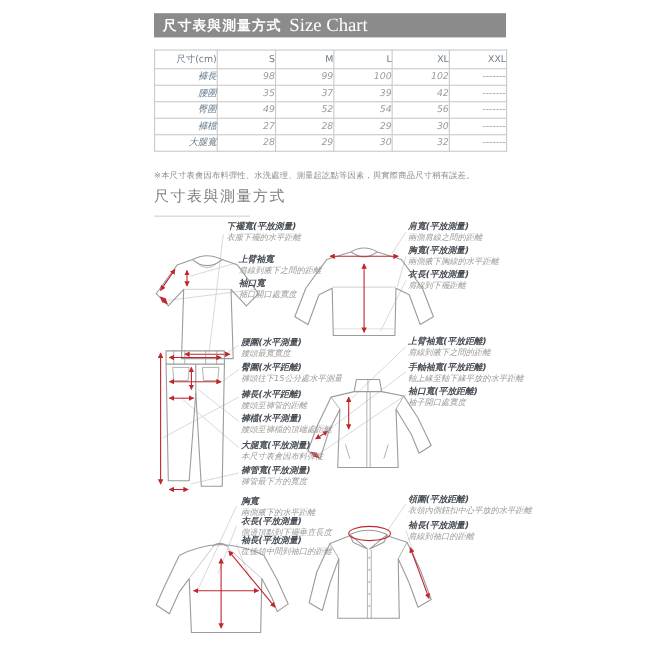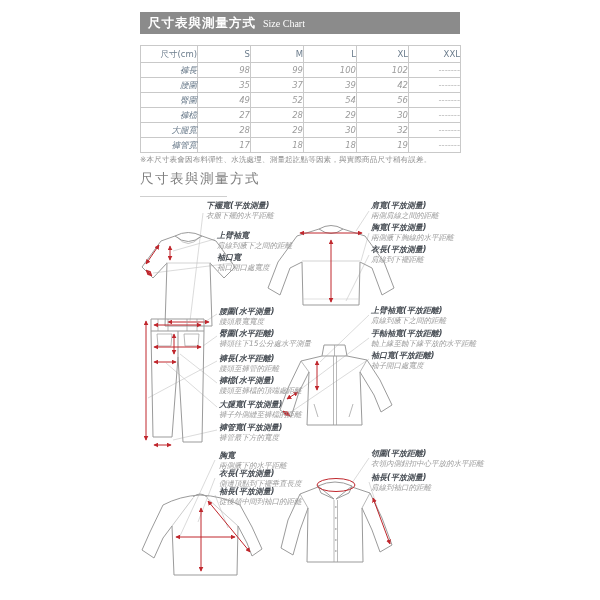--- a/index.html
+++ b/index.html
@@ -8,7 +8,7 @@
   .header-bar{position:absolute;left:140px;top:12px;width:320px;height:22px;background:#8b8b8b;
         display:flex;align-items:center;padding-left:8px;box-sizing:border-box;}
   .h-zh{color:#fff;font-size:12.5px;font-weight:bold;letter-spacing:1px;}
-  .h-en{color:#fff;font-size:10px;margin-left:7px;font-family:"Liberation Serif","DejaVu Serif",serif;}
+  .h-en{color:#fff;font-size:17px;margin-left:7px;font-family:"Liberation Serif","DejaVu Serif",serif;}
   table.size-table{position:absolute;left:140px;top:45px;width:320px;border-collapse:collapse;table-layout:fixed;}
   .size-table th,.size-table td{border:1px solid #c9c9c9;text-align:right;padding:0;font-weight:normal;
         font-size:8.5px;line-height:1;}

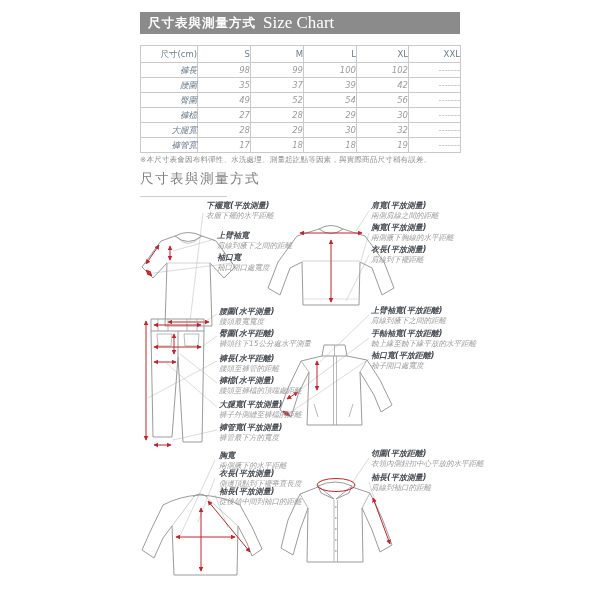--- a/index.html
+++ b/index.html
@@ -93,14 +93,6 @@
         <td>32</td>
         <td>-------</td>
       </tr>
-      <tr>
-        <td class="rlabel">褲管寬</td>
-        <td>17</td>
-        <td>18</td>
-        <td>18</td>
-        <td>19</td>
-        <td>-------</td>
-      </tr>
     </tbody>
   </table>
--------------------
**Action item:** Repeat all the records exactly, images excluded.

**Output:**
--- a/index.html
+++ b/index.html
@@ -8,7 +8,7 @@
   .header-bar{position:absolute;left:140px;top:12px;width:320px;height:22px;background:#8b8b8b;
         display:flex;align-items:center;padding-left:8px;box-sizing:border-box;}
   .h-zh{color:#fff;font-size:12.5px;font-weight:bold;letter-spacing:1px;}
-  .h-en{color:#fff;font-size:10px;margin-left:7px;font-family:"Liberation Serif","DejaVu Serif",serif;}
+  .h-en{color:#fff;font-size:17px;margin-left:7px;font-family:"Liberation Serif","DejaVu Serif",serif;}
   table.size-table{position:absolute;left:140px;top:45px;width:320px;border-collapse:collapse;table-layout:fixed;}
   .size-table th,.size-table td{border:1px solid #c9c9c9;text-align:right;padding:0;font-weight:normal;
         font-size:8.5px;line-height:1;}

--- a/index.html
+++ b/index.html
@@ -93,14 +93,6 @@
         <td>32</td>
         <td>-------</td>
       </tr>
-      <tr>
-        <td class="rlabel">褲管寬</td>
-        <td>17</td>
-        <td>18</td>
-        <td>18</td>
-        <td>19</td>
-        <td>-------</td>
-      </tr>
     </tbody>
   </table>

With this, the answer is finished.